Met speels gemak lepelt Slater feiten op. Hij kan met smaak vertellen over de winterdag in 1994 waarop ene Charlie Palmer een held voor de eeuwigheid werd door toevallig op het juiste moment een bal binnen te koppen. Het gebeurde in de 86e minuut en de tegenstander was Nottingham Forest, de buurman aan de andere kant van de Trent die op dat moment dertien duels ongeslagen was.

Palmer stond te boek als een huis-tuin-en-keukenback. Scoren deed hij nooit, nu was hij matchwinnaar geworden in wat voorlopig de laatste derby zou zijn (2-1). Palmer, gek van vreugde, hield niet meer op met rennen. Ergens op zijn eigen helft konden ze hem tegenhouden. Sindsdien is 12 februari Charlie Palmer Day in het zwart-witte deel van de stad. Er is zelfs een boek geschreven over dat ene moment. ‘Iedereen kent deze jongeman nu als Sir Charlie. De enige voetballer die niet door de koningin tot ridder gekroond is, maar door de fans.’

OPSTAND

Slaters sentimental journey begon in 1959. ’27 augustus, ik weet alles nog. 2-1 gewonnen van Chester. Het was bepaald geen liefde op het eerste gezicht. Ik deed gewoon mijn werk en maakte een verslag voor The Football News, een roze avondkrant. Maar voordat ik het wist, is het een deel van mijn leven geworden.’

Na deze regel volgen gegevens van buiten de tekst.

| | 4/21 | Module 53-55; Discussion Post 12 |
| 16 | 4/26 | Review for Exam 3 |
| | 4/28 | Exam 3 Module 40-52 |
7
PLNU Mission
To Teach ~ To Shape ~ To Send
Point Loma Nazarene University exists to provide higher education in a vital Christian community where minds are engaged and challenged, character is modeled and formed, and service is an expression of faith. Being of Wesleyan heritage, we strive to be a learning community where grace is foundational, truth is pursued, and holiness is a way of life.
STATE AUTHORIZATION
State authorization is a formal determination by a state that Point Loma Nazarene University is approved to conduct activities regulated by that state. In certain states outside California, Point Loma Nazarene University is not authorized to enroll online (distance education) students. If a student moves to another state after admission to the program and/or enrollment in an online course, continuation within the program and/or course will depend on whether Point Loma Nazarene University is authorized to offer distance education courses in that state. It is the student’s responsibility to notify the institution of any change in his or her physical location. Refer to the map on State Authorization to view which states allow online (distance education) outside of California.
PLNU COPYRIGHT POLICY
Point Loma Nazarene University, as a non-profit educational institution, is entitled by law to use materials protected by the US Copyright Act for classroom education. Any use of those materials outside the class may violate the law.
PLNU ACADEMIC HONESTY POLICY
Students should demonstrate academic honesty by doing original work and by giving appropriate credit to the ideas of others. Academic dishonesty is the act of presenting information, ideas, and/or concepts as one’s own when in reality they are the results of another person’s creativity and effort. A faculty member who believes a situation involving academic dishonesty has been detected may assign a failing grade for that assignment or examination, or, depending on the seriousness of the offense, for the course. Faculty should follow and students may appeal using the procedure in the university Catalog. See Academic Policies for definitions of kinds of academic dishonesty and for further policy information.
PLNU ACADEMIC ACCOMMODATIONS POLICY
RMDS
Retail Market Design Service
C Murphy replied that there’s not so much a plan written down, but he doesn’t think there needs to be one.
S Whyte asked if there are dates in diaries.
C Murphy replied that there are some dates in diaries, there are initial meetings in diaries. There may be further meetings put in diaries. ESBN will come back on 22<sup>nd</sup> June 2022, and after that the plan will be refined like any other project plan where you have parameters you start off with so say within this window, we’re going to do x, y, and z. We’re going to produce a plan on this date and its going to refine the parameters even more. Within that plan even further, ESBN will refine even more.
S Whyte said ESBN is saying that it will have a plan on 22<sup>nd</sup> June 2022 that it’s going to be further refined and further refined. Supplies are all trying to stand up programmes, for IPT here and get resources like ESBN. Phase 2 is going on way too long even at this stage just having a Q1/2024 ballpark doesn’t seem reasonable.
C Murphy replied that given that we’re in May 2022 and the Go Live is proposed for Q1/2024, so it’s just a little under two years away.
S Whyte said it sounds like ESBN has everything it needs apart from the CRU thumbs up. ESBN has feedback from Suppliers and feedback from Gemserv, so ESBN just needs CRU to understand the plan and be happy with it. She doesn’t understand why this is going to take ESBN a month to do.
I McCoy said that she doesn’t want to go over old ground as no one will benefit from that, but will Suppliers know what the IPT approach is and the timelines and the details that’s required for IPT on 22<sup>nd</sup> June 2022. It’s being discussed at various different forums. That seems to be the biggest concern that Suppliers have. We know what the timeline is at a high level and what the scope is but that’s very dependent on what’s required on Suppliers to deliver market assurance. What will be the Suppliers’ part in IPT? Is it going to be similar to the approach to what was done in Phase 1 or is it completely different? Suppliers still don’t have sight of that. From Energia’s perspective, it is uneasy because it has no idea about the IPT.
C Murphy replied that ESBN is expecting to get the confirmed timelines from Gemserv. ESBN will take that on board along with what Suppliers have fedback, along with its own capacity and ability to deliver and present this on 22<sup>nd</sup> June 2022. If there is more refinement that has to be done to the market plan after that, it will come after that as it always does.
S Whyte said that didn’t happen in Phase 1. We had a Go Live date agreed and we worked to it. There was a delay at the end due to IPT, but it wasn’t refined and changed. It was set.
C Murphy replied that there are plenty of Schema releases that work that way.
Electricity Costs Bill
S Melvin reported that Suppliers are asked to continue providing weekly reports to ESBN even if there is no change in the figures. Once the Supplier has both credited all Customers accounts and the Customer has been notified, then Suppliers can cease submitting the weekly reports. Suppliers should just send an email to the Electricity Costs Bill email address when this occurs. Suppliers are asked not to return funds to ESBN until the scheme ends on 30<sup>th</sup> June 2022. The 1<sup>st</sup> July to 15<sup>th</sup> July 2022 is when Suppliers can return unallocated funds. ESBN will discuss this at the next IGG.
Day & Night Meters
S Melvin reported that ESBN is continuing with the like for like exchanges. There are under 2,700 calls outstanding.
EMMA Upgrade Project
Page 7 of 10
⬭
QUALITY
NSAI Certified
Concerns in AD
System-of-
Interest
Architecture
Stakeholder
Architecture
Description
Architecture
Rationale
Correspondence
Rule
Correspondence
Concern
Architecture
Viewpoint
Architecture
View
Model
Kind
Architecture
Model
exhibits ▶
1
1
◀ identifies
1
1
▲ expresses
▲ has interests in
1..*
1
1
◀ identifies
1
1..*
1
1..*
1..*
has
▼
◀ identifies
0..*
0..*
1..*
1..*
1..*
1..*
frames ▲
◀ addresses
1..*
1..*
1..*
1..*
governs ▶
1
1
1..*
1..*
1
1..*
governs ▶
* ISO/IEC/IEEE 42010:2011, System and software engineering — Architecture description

Hoewel Slater en Notts County met elkaar vergroeide namen zijn en de perskamer naar hem is vernoemd, heeft hij zich nooit door emoties laten meeslepen. ‘Ik raak wel eens wat verhit tijdens mijn verslag. Ik kan oprecht boos worden als het niet loopt. Maar het verschil is dat ik geen fan ben. Er zijn families die 500 pond (660 euro, nvdr) per seizoen betalen om hun ploeg te zien. Het kost mij niks. Ik word betaald door de BBC om met mijn hobby bezig te zijn en allerlei leuke mensen te ontmoeten. Dan ben je toch een gezegend mens?’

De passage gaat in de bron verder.